Fed & markets see different futures
Macro & Overnight
Fed rate decision was in line with expectations, but Jay Powell was a very different person in the press conference to the one six months ago in Jackson Hole. He was far more dovish. He could have taken the opportunity to again scold financial market participants for their recently rediscovered animal spirits but said that a disinflationary process is underway and that his base case was a jobs-friendly soft landing. While he reiterated that rates would remain high for the rest of this year, he did not rule out the market assessment that they could start to fall. The Fed’s decision-making would remain “data dependent”.
The market doesn’t accept Powell’s view. It sees economic danger ahead. Investors now consider the risk of recession and deflation to exceed the risk of inflation. Jay Powell either sees it differently or feels he cannot yet concede to this potential future. We know he is determined to see this through.
For now, all markets care about is seeing the top of the rate cycle, which is close. Cue the market rerun of 2021, with Meta and Peleton up over 20%, NASDAQ registering solid gains, and declining bond yields. The $ weakened, and risk assets such as precious metals and Bitcoin rallied.
My fear of the return of the dollar wrecking ball from yesterday looks wide of the mark, for now at least.

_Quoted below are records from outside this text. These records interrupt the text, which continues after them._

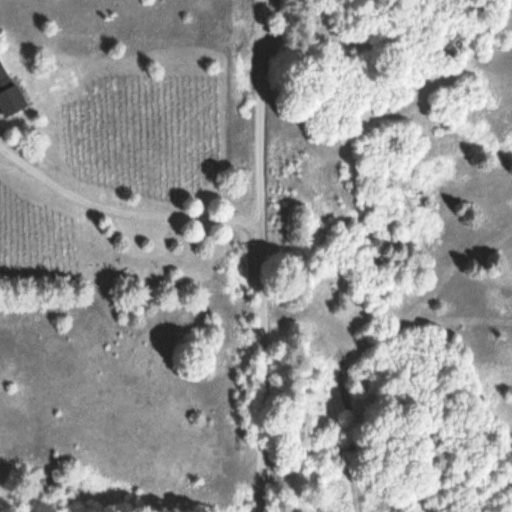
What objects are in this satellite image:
building: (8, 94)
road: (262, 256)
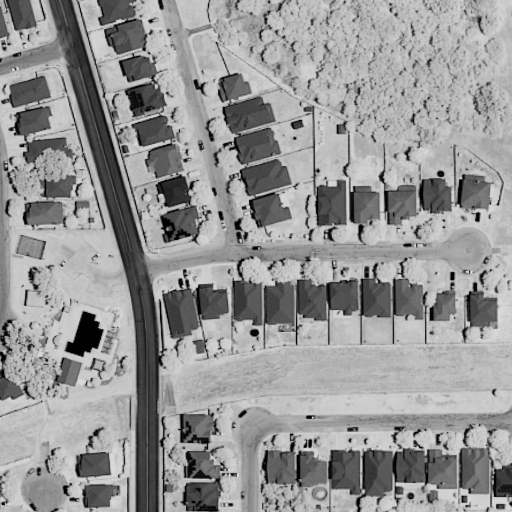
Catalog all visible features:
building: (116, 9)
building: (22, 14)
building: (3, 24)
building: (128, 37)
road: (36, 56)
building: (139, 68)
building: (233, 87)
building: (29, 91)
building: (146, 98)
building: (249, 114)
building: (33, 120)
road: (202, 127)
building: (155, 130)
building: (257, 145)
building: (48, 149)
building: (165, 160)
building: (266, 176)
building: (56, 186)
building: (175, 190)
building: (437, 194)
building: (476, 194)
building: (333, 203)
building: (401, 205)
building: (367, 206)
building: (43, 212)
building: (181, 223)
road: (1, 244)
road: (132, 251)
road: (303, 254)
parking lot: (80, 262)
road: (63, 263)
road: (91, 272)
road: (70, 287)
road: (98, 287)
building: (344, 298)
building: (376, 298)
building: (311, 299)
building: (408, 299)
building: (248, 301)
building: (213, 302)
building: (280, 302)
building: (445, 306)
building: (483, 310)
building: (182, 311)
building: (197, 347)
building: (70, 371)
building: (9, 384)
road: (383, 423)
building: (198, 428)
building: (97, 464)
building: (202, 466)
building: (281, 466)
building: (410, 466)
building: (314, 469)
building: (347, 470)
building: (442, 470)
building: (475, 470)
road: (250, 472)
building: (378, 472)
building: (503, 481)
building: (98, 495)
building: (203, 496)
road: (45, 500)
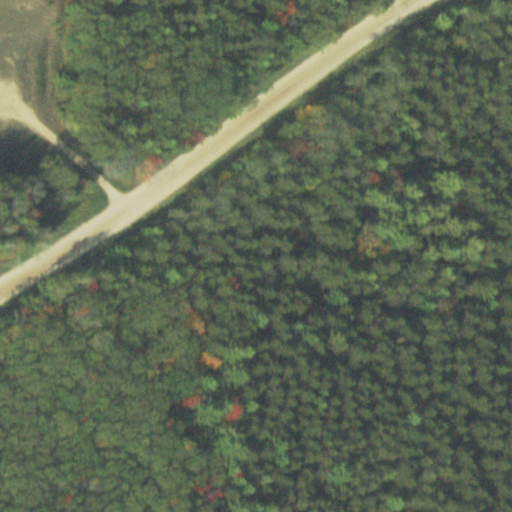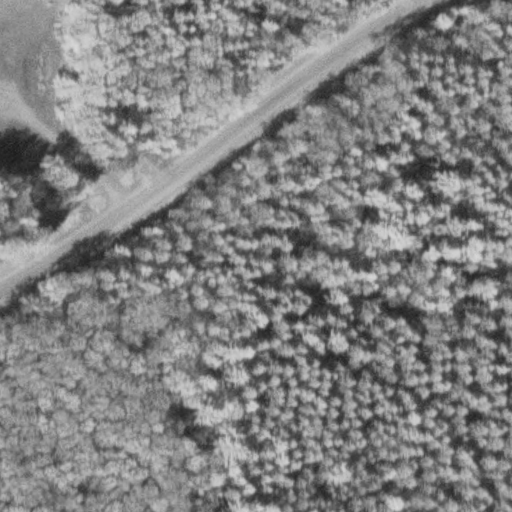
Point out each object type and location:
road: (212, 139)
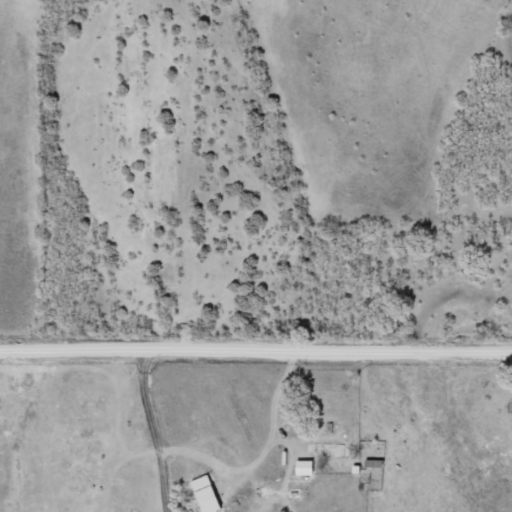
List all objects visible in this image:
road: (255, 354)
road: (132, 433)
building: (196, 494)
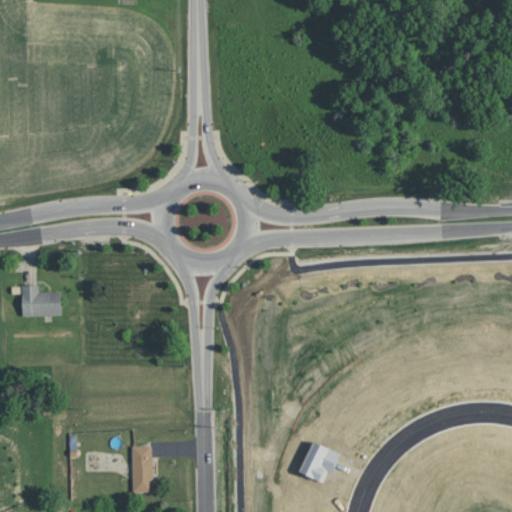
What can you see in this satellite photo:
road: (197, 43)
road: (209, 127)
road: (195, 128)
road: (166, 176)
road: (248, 179)
road: (80, 204)
road: (381, 206)
road: (2, 227)
road: (84, 227)
road: (381, 232)
road: (395, 259)
road: (162, 261)
road: (249, 262)
road: (207, 267)
building: (41, 300)
road: (197, 327)
road: (207, 327)
road: (241, 405)
road: (420, 436)
road: (205, 452)
building: (143, 467)
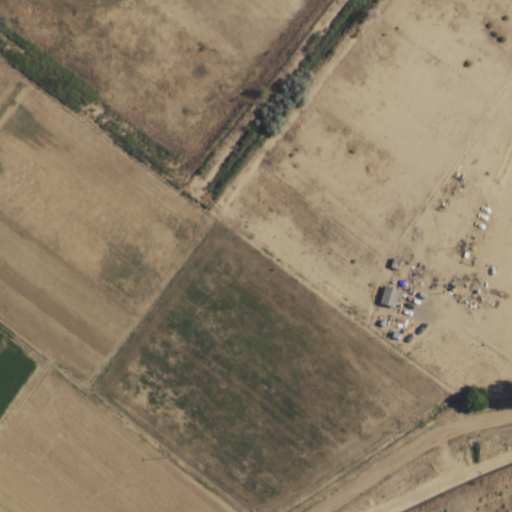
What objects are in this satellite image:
road: (244, 229)
building: (391, 297)
road: (408, 450)
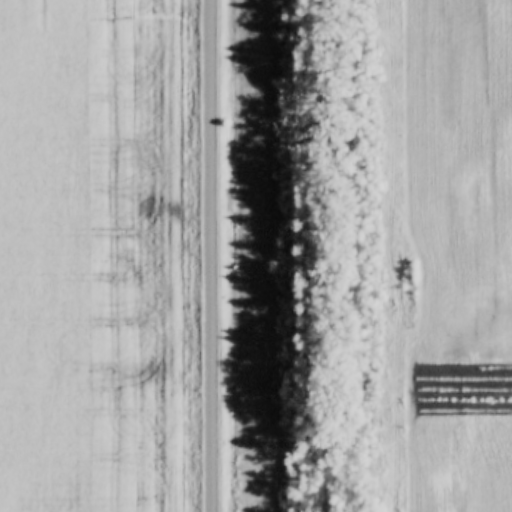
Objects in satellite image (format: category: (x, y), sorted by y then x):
road: (211, 256)
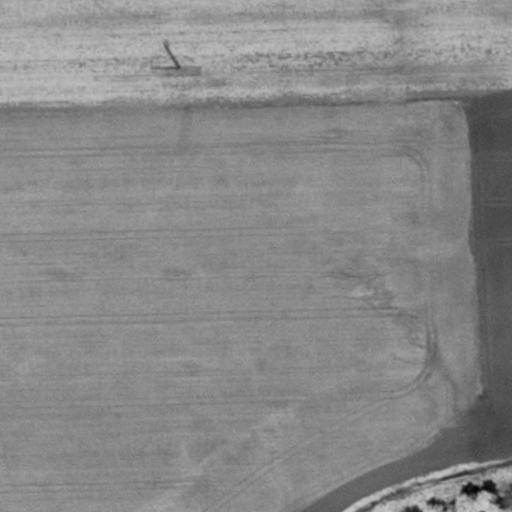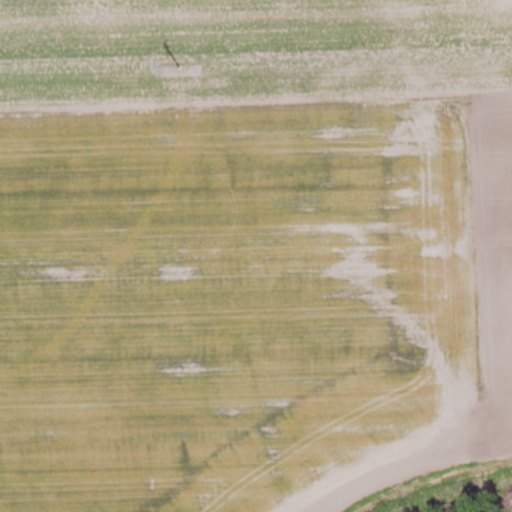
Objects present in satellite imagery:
power tower: (181, 70)
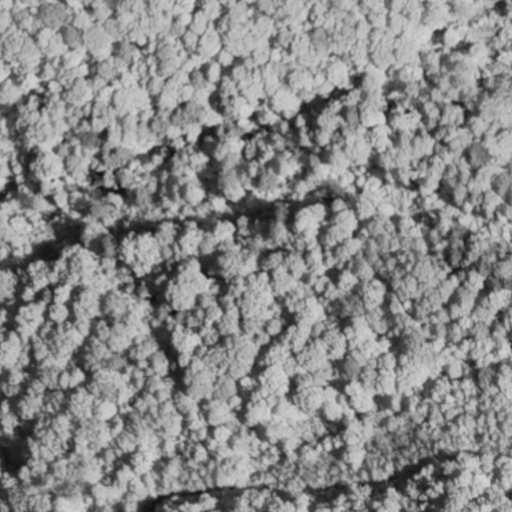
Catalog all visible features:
road: (9, 165)
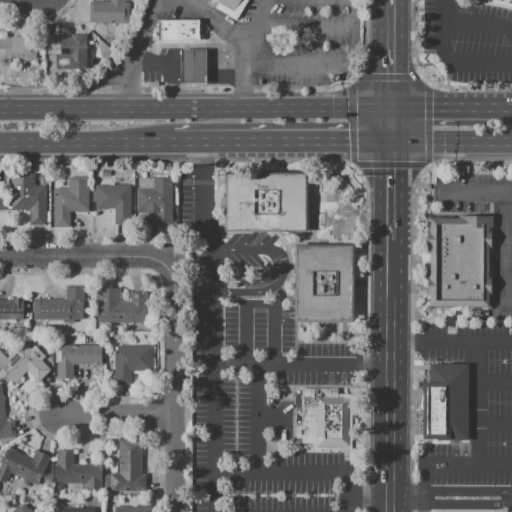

In Asia, the cancellation of the Adani share offer dominated headlines.
UK Company News
Dianomi, the digital advertising company, updated that its performance is in line with guidance from December. It entered 2023 with a strong pipeline of publishers looking to join or extend and expand their presence on Dianomi’s contextual platform. However, it warned that publishers’ advertising businesses are having a difficult start to the year, albeit Q2 budgets are looking more positive. The company is ensuring that its cost base is appropriate for an unpredictable trading environment.
Hotel Chocolat has a new CFO joining in May.
JTC, the professional services business, saw double-digit revenue growth above its medium-term guidance range of 8% – 10%. It sees profits coming in at the top end of the range of market expectations.
NCC, the cyber security and resilience services, reported H1 results where revenue grew +10.2% while gross margin decreased, as guided. However, it is signalling more right-sizing is required. It has experienced lengthening sales cycles. Its FY23 operating profit will be c.10% lower than previously thought. Additionally, the company is investing further to implement the next chapter of its strategy.
Renishaw, the precision engineer, reported record revenue for H1, 7% above last year. It has a strong balance sheet with net cash of £211.5m. It expects an improvement in semiconductor and electronics markets, supporting confidence in medium-term growth. However, customers reducing stock levels due to improved supply chains has led to lower profits. Renishaw has a strong order book and sees full-year revenue from £690m to £730m. And profit before tax is expected to be £140m to £165m.
Safestyle, the replacement window provider, expects trading conditions to remain reasonably challenging in the short term, given the wider consumer environment. However, it reports that its order book is marginally higher than at the same time last year.
NB Prices are as at the previous day’s close.